The Pirates were hardly alone in admiring that arm of his. He had tantalizing stuff, even if he rarely was able to harness it. In 2004, the Mets traded Ty Wigginton(notes) and Jose Bautista(notes) — yes, that Jose Bautista — for him, and soon thereafter gave him a three-year, $22.5 million extension. Two years later, they traded him to the Orioles for John Maine(notes) and Jorge Julio(notes). Even though he has hardly pitched since that one season in Baltimore in 2006, he was still able to secure one-year contracts from the Phillies, Rangers, and Diamondbacks in 2008, 2009, and 2010. Many fantasy owners were similarly tempted, only to be perennially frustrated by his inability to stay healthy.

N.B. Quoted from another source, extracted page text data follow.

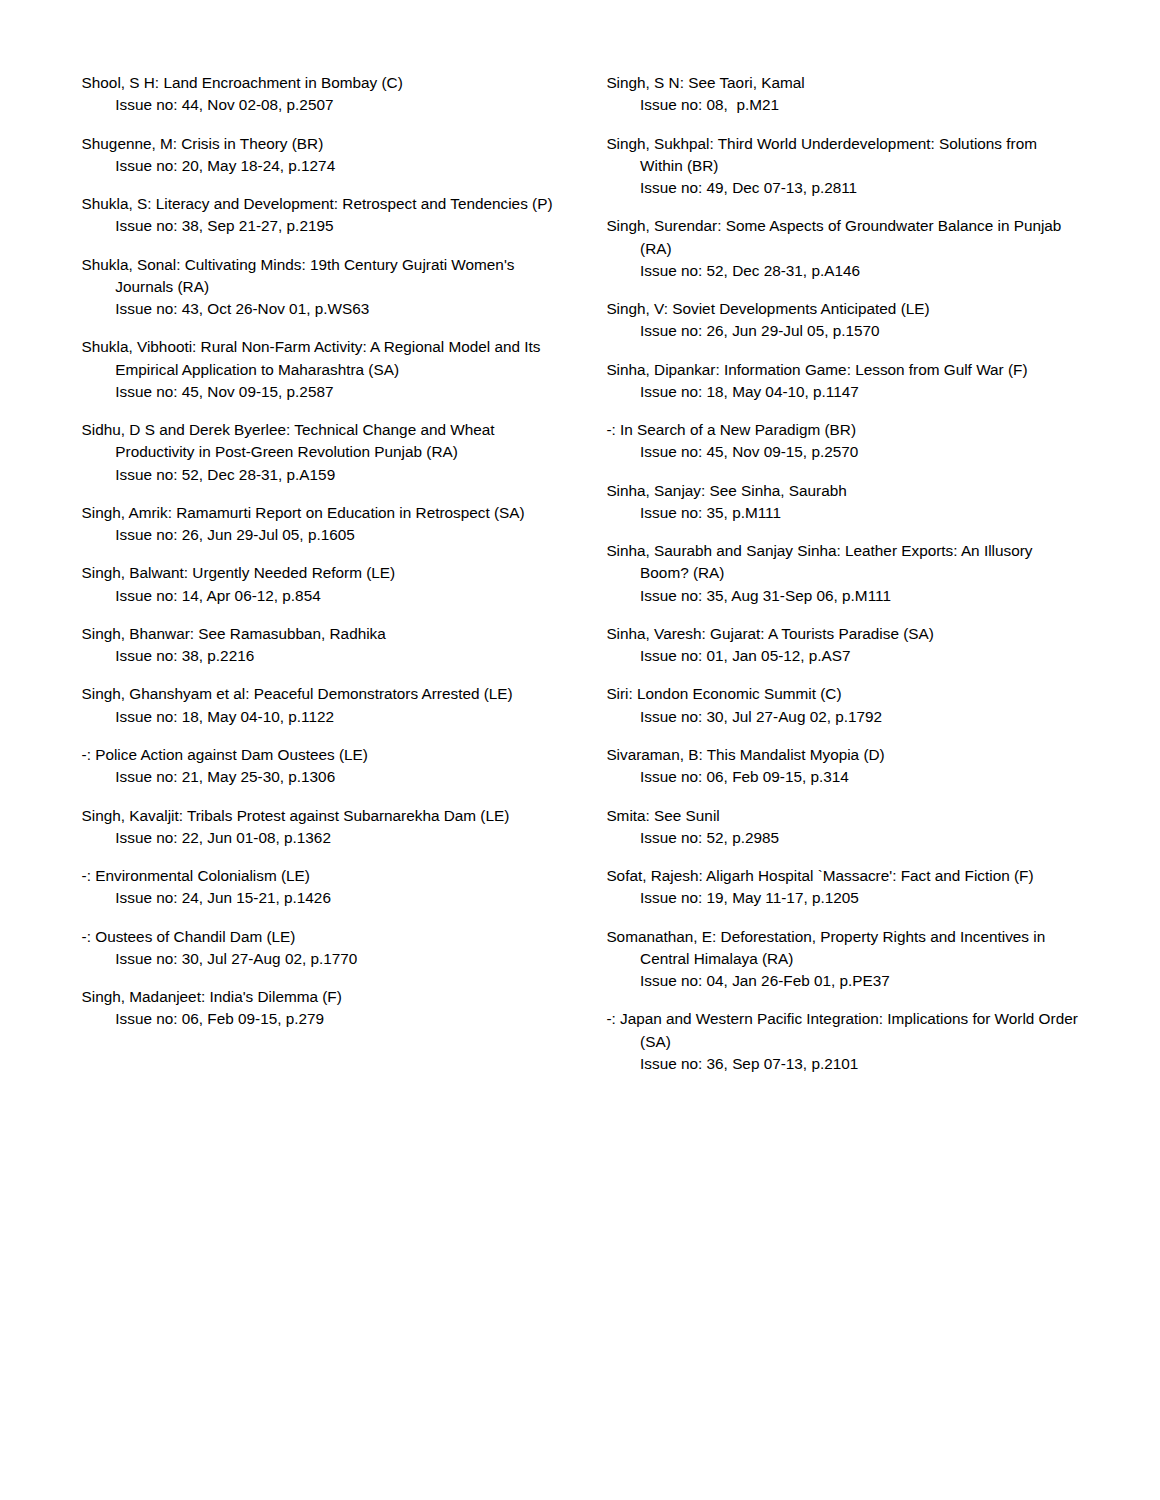Shool, S H: Land Encroachment in Bombay (C)
Issue no: 44, Nov 02-08, p.2507
Shugenne, M: Crisis in Theory (BR)
Issue no: 20, May 18-24, p.1274
Shukla, S: Literacy and Development: Retrospect and Tendencies (P)
Issue no: 38, Sep 21-27, p.2195
Shukla, Sonal: Cultivating Minds: 19th Century Gujrati Women's Journals (RA)
Issue no: 43, Oct 26-Nov 01, p.WS63
Shukla, Vibhooti: Rural Non-Farm Activity: A Regional Model and Its Empirical Application to Maharashtra (SA)
Issue no: 45, Nov 09-15, p.2587
Sidhu, D S and Derek Byerlee: Technical Change and Wheat Productivity in Post-Green Revolution Punjab (RA)
Issue no: 52, Dec 28-31, p.A159
Singh, Amrik: Ramamurti Report on Education in Retrospect (SA)
Issue no: 26, Jun 29-Jul 05, p.1605
Singh, Balwant: Urgently Needed Reform (LE)
Issue no: 14, Apr 06-12, p.854
Singh, Bhanwar: See Ramasubban, Radhika
Issue no: 38, p.2216
Singh, Ghanshyam et al: Peaceful Demonstrators Arrested (LE)
Issue no: 18, May 04-10, p.1122
-: Police Action against Dam Oustees (LE)
Issue no: 21, May 25-30, p.1306
Singh, Kavaljit: Tribals Protest against Subarnarekha Dam (LE)
Issue no: 22, Jun 01-08, p.1362
-: Environmental Colonialism (LE)
Issue no: 24, Jun 15-21, p.1426
-: Oustees of Chandil Dam (LE)
Issue no: 30, Jul 27-Aug 02, p.1770
Singh, Madanjeet: India's Dilemma (F)
Issue no: 06, Feb 09-15, p.279
Singh, S N: See Taori, Kamal
Issue no: 08, p.M21
Singh, Sukhpal: Third World Underdevelopment: Solutions from Within (BR)
Issue no: 49, Dec 07-13, p.2811
Singh, Surendar: Some Aspects of Groundwater Balance in Punjab (RA)
Issue no: 52, Dec 28-31, p.A146
Singh, V: Soviet Developments Anticipated (LE)
Issue no: 26, Jun 29-Jul 05, p.1570
Sinha, Dipankar: Information Game: Lesson from Gulf War (F)
Issue no: 18, May 04-10, p.1147
-: In Search of a New Paradigm (BR)
Issue no: 45, Nov 09-15, p.2570
Sinha, Sanjay: See Sinha, Saurabh
Issue no: 35, p.M111
Sinha, Saurabh and Sanjay Sinha: Leather Exports: An Illusory Boom? (RA)
Issue no: 35, Aug 31-Sep 06, p.M111
Sinha, Varesh: Gujarat: A Tourists Paradise (SA)
Issue no: 01, Jan 05-12, p.AS7
Siri: London Economic Summit (C)
Issue no: 30, Jul 27-Aug 02, p.1792
Sivaraman, B: This Mandalist Myopia (D)
Issue no: 06, Feb 09-15, p.314
Smita: See Sunil
Issue no: 52, p.2985
Sofat, Rajesh: Aligarh Hospital `Massacre': Fact and Fiction (F)
Issue no: 19, May 11-17, p.1205
Somanathan, E: Deforestation, Property Rights and Incentives in Central Himalaya (RA)
Issue no: 04, Jan 26-Feb 01, p.PE37
-: Japan and Western Pacific Integration: Implications for World Order (SA)
Issue no: 36, Sep 07-13, p.2101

Benson wasn't good and he wasn't bad. If he hadn't been drafted first overall, and hadn't been given that $22.5 million contract, saddled with expectations he could never match, he could have been a feel-good story, the athlete with a will to win but a body that betrayed him, who tried time and again to come back from injury after injury. He made seven trips to the DL in his nine seasons, including three stays on the 60-day DL, and missed three entire seasons due to injury. Considering his medical history, it's remarkable and admirable that he was able to make 200 starts, win 70 games, and pitch 1,243 2/3 innings. (His 70 wins place him in the top 800 of the all-time wins list.) He wasn't what many hoped he would be, but he had a long and moderately successful career in the game he loved.